I chuckled. For a second I didn’t know why, as I would like to think of myself as a patient person. (At least when it matters.) But then I remembered my years of watching Full Metal Alchemist and found that Sloth was one of the Seven Deadly Sins.

These are supposed to be (and I guess are) two very different concepts. As I understand these terms in a general, popular use sense, sloth is not doing anything, or at least not doing anything worthwhile, and patience is the ability to calmly wait while doing something or waiting to do something worthwhile.

I don’t believe doing nothing is a good idea (let alone a virtue) but what do people do that is worthless? Even sitting down in front of the TV (an activity that seems to accompany the word sloth in modern day use) we get something, whether it’s a PS3 trophy or thought provoking ideas and reflections that a good television show (like Fullmetal Alchemist) can induce. How are these worthless? They bolster are self-esteem and help us create new things for ourselves and others to enjoy and enrich life which continues to perputate the experience again and again for thousands of others.

What do we do while being patient? Grab a snack from the cupboard while the video game loads, or when the commercials are on. Or, to illustrate my point with a situation where patience is asked for, what do we do when holding for customer service? Or in the doctor’s waiting room? I usually end up staring at the “hang in there poster” on the wall or wasting a dollar and 200 calories on a Twix. What you are being patient for could happen at anytime by that point. And doing something thats worthwhile takes time, time being patient doesn’t allow you to have, right?

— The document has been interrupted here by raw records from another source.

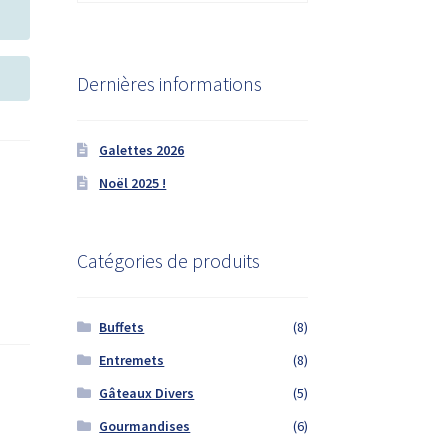
Dernières informations
Galettes 2026
Noël 2025 !
Catégories de produits
Buffets
(8)
Entremets
(8)
Gâteaux Divers
(5)
Gourmandises
(6)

So, if this is how modern society (or at least I) understand the terms, wouldn’t sloth be the virtue and patience the sin? Yet still I watch an entire game of football with my family on Thanksgiving weekend that gives me an uplifting attitude and an idea for the topic of my new Comp 200 essay and feel terrible about that same essay I could have started patiently writing instead of watching TV; in which I would have forced myself to massage each paragraph into a worthwhile read on some topic I dug up from my past.

This whole thing of mine could just be a matter of semantics, though. God I hate semantics. Nothing more worthless in the world than arguing semantics.